Can this be done; adding as many components as needed, but without taking out any of the 2 potentiometers or the 3 connections?

• ###### Untitled-4.jpg
File size:
25.8 KB
Views:
57
Last edited: Aug 18, 2013
12. ### hexreader Active Member

Apr 16, 2011
250
82
.... so what about a single pole 2-way micro-switch that switches between pot outputs when the accelerator is at the top of it's travel.

.... since you will not want to accelerate and brake at the same time.

13. ### crutschow Expert

Mar 14, 2008
13,488
3,372
I think the closest you can get is to put the two potentiometers in series and take the output from the junction of the two as shown (pin 3). The connection of each pot wiper can be either at the bottom or top of its respective pot, depending upon the output polarity you need relative to the pedal movement.

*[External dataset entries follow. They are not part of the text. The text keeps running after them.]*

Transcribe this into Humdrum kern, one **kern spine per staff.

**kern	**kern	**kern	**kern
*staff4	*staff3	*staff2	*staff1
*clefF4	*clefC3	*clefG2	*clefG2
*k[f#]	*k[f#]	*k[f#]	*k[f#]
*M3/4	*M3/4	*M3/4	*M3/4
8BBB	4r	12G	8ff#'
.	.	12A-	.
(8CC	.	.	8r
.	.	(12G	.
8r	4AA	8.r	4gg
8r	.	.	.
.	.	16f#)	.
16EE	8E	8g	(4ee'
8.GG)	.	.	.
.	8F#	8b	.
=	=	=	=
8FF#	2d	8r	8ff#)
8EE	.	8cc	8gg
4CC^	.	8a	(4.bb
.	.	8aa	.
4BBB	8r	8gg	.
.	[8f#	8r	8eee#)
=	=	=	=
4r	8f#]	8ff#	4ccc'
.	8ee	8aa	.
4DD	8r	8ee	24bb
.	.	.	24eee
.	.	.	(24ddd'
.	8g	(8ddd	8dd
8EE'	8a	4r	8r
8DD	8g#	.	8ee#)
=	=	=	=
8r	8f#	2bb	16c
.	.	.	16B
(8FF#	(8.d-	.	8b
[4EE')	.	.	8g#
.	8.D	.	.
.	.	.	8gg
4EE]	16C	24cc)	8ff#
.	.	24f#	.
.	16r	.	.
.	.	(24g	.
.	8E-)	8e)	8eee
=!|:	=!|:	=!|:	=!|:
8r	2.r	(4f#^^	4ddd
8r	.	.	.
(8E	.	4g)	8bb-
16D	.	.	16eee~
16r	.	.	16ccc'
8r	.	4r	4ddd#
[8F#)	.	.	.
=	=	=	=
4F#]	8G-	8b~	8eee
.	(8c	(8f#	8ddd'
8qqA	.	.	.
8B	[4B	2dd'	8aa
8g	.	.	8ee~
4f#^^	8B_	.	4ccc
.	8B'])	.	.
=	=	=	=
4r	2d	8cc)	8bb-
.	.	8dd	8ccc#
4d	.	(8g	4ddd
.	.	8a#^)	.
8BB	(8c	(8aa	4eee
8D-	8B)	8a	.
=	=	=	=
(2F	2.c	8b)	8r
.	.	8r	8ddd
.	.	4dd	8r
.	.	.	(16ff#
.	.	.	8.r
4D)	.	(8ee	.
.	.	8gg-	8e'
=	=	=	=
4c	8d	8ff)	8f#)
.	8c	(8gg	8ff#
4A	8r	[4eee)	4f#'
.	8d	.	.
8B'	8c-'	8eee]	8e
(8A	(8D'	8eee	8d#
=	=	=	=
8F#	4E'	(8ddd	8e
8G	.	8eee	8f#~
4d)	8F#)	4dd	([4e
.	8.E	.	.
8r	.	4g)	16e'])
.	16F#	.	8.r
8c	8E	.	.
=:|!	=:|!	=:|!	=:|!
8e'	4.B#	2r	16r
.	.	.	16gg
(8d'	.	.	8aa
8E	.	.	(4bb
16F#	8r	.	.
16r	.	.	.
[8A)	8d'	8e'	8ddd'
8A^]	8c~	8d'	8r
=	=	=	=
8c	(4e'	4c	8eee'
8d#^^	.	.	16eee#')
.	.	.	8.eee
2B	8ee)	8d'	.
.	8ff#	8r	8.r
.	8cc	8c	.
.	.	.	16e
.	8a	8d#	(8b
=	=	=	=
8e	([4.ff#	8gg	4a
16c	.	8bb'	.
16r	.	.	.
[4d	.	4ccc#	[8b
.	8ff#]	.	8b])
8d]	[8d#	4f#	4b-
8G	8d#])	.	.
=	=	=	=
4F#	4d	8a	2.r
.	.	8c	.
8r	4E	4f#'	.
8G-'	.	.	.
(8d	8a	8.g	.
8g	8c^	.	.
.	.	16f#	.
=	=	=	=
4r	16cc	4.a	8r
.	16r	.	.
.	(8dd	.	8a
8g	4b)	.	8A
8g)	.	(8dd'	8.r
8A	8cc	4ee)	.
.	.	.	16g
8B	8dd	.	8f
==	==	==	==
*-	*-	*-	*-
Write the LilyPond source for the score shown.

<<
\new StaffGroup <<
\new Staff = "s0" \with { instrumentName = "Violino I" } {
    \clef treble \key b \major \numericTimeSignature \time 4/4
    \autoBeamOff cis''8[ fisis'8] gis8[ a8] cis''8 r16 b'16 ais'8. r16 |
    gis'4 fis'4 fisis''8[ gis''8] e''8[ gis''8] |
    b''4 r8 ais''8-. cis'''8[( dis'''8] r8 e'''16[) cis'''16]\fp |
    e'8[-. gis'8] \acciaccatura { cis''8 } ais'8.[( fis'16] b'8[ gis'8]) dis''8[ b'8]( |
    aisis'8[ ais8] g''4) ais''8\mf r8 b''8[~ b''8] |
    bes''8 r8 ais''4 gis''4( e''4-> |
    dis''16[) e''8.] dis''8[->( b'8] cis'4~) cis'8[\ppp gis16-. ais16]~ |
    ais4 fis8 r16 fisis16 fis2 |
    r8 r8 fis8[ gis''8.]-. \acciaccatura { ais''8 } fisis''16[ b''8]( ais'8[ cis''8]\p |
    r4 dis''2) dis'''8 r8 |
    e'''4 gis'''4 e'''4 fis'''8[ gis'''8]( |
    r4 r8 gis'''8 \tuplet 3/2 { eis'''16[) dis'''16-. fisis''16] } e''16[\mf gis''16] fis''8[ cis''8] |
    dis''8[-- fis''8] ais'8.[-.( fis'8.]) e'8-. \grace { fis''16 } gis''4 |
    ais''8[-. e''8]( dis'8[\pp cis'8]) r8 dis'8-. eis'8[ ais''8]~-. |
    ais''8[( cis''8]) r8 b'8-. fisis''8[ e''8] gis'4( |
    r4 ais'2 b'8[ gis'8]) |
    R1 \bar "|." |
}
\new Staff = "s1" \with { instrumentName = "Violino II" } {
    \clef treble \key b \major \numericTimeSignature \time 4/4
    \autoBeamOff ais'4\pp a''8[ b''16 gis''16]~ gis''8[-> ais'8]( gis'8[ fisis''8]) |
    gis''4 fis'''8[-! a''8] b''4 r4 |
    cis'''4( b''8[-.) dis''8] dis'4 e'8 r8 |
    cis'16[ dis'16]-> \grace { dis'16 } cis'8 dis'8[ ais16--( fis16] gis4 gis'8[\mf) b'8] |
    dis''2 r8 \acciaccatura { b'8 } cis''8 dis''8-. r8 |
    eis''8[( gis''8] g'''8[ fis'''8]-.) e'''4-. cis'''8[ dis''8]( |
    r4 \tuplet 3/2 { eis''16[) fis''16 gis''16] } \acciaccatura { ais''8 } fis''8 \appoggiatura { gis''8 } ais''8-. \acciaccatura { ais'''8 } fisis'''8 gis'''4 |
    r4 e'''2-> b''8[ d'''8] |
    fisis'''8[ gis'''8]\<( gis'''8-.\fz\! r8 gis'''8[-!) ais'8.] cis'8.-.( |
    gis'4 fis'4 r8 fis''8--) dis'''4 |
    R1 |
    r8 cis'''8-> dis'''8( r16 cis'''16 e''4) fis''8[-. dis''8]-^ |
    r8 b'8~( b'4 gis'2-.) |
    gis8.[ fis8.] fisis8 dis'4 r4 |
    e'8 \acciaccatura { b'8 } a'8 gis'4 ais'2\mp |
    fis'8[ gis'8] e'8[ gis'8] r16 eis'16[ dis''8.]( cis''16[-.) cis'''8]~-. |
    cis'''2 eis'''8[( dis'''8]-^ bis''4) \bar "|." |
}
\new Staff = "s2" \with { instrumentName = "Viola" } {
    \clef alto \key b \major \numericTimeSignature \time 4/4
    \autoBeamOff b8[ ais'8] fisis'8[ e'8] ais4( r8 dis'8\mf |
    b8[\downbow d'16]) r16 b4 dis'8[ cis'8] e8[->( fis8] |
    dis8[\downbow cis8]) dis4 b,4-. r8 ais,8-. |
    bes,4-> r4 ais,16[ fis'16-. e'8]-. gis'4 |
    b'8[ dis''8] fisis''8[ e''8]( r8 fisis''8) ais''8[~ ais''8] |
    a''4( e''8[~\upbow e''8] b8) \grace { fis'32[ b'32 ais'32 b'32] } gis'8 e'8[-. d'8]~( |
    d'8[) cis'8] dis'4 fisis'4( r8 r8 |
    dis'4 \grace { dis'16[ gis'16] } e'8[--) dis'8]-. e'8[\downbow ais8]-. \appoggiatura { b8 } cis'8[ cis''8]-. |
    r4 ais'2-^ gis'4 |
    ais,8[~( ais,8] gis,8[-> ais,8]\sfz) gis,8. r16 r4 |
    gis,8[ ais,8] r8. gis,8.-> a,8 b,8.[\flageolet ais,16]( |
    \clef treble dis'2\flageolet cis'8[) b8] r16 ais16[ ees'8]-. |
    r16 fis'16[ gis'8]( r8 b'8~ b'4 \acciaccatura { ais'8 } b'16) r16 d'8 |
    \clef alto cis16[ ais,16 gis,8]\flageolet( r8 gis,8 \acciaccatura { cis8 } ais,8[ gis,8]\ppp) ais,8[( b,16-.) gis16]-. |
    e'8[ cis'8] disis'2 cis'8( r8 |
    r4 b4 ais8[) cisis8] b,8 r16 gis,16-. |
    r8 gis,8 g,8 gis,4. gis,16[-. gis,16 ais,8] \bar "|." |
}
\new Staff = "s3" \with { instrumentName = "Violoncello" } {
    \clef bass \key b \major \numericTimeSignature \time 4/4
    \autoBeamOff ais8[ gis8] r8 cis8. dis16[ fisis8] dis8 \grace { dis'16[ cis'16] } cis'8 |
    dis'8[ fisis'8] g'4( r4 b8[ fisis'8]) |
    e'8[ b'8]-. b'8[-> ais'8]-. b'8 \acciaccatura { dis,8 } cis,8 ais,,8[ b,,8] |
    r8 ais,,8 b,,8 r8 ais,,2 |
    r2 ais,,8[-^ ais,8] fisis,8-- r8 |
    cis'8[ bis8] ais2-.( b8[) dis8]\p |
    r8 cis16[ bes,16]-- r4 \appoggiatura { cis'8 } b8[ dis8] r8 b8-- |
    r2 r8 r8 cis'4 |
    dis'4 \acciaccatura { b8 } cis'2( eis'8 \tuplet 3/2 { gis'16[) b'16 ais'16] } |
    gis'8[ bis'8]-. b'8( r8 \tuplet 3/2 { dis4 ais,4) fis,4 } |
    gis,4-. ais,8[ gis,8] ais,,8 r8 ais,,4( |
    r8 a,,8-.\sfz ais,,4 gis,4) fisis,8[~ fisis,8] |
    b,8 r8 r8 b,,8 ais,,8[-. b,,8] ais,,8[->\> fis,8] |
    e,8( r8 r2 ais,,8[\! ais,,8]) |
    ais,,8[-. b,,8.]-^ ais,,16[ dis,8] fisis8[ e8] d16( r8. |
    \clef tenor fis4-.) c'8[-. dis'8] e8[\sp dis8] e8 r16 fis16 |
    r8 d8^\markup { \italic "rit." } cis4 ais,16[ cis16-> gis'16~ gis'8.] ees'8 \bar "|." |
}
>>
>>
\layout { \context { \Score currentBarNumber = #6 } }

The problem is that with both pedals at the extremes you will have a short between pins 1 and 2. You thus may need some added resistance in series with those pins if a short is a no-no.

A real rudder, of course, has the two pedals mechanically tied together and you don't have that, so the rudder pedal action will be different from a real rudder.

14. ### adam555 Thread Starter Active Member

Aug 17, 2013
858
39
I'm not sure what you mean. Would that involve removing the 2 potentiometers?

If it involves removing the potentiometers it would work for me, because I want to leave the pedals intact to use back as racing pedals. I was actually planning on doing two different wiring sets which could be selected with an external switch; allowing the pedals to be used in both modes.

If it helps, this is the original wiring for the 2 axis:

• ###### Untitled-2.jpg
File size:
31.1 KB
Views:
59
Last edited: Aug 18, 2013
15. ### hexreader Active Member

Apr 16, 2011
250
82
No, both pots would remain - wired as you show in post #1 but with a micro-switch mechanically added to either the accelerator pedal or the brake pedal.

16. ### adam555 Thread Starter Active Member

Aug 17, 2013
858
39
Just tried that configuration... it nearly works, but not when connected because the 2 outputs are not balanced (as in a single pot). What need is that the sum of the resistance between the middle and either side will always be the total resistance. In your example, if I turn both potentiometers to 100%, then the resistance in both sides goes to 0, as you said, but it should be 0 in one side and 100% in the other; and viceversa, when both potentiometers are turn to 0%, then one side should give 100% and the other 0%.

17. ### adam555 Thread Starter Active Member

Aug 17, 2013
858
39
I was just looking for micro-switches on the internet, and all of them are mechanically activated; what will turn it on and off?

18. ### LDC3 Active Member

Apr 27, 2013
920
160
This will take your accelerator (from 0 V to 5 V) and add it to your brake (from 5 V to 0 V) and produce Maximum Acceleration of 10 V and Maximum Brake of 0 V, with 5 V representing no acceleration or braking (coasting). I think you may need to invert one of the pots and possibly decrease the input to the op-amp so the output stays within the 0 V to 5V range.

• ###### Pots-2.png
File size:
9.5 KB
Views:
23
Last edited: Aug 18, 2013
19. ### adam555 Thread Starter Active Member

Aug 17, 2013
858
39
Thanks a lot; I'm going to test it right now.

One question, you mention Volts instance of Ohms... that's sort of confusing me.

20. ### LDC3 Active Member

Apr 27, 2013
920
160
Since I put 5 V across the pots, the pots act as a voltage divider. I could refer to having 0 Ω or 5 V when the pot is at the top end, and the resistance of the pot or 0 V when at the other end.
Circuits don't see resistance, they see voltage or current, so it is better to express the items as either a voltage output or a current output.